As creator and former host of “American Made,” CNBC’s first original primetime series that gave a million viewers around the globe a behind-the-scenes look at some of America’s top CEOs and what made them – and their companies – successful, Vanderveldt has some idea about what it takes to succeed in business. And first-hand experience: she started her first company, an online data mining and data analytics company, fresh out of business school and since has gone on to launch and sell multiple other ventures.
We asked what advice she’d give entrepreneurs who are thinking about approaching Dell. And how to do business in a large corporation, without getting lost.

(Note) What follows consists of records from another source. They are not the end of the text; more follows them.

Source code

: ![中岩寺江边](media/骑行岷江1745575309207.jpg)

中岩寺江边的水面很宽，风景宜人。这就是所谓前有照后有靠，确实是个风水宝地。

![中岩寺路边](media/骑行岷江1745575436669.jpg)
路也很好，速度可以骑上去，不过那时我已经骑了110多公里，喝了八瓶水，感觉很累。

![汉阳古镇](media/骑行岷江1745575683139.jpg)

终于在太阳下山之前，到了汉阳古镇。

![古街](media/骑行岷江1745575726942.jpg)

“We made it easy,” she said. “You want to work with Dell? We’ll navigate you through it, and because we are a large corporation, there are a lot of people whom you have access to.”
“Be transparent,” she advised. “And come in knowing what the win-win opportunity is, but be transparent about where you’re at currently. You’re painting a big picture. You’re selling an idea, but be honest, and we’ll give you your shot.
“Corporations are counting on us,” she continued, referring to entrepreneurs, “we’re the future of their innovation. (Dell is) trying to lay the path to the future. We’ll give you your shot. But be honest about what stage you’re at.”
“A lot of entrepreneurs are learning this for the first time with Dell. It’s a very hands-on collaboration. The Founders Club is just over a year old, and when we started it, we thought, ‘Let’s get 20 companies in the first year. Let’s show them the love and help them grow.’ We now have over a hundred companies in the program and it just keeps growing. And Dell keeps adding more resources. We want to continue to grow and are expanding the Dell Center for Entrepreneurs internationally with the launch of our UK Centre in November. It’s good business for all of us. If you’re successful and we back you, we win together.”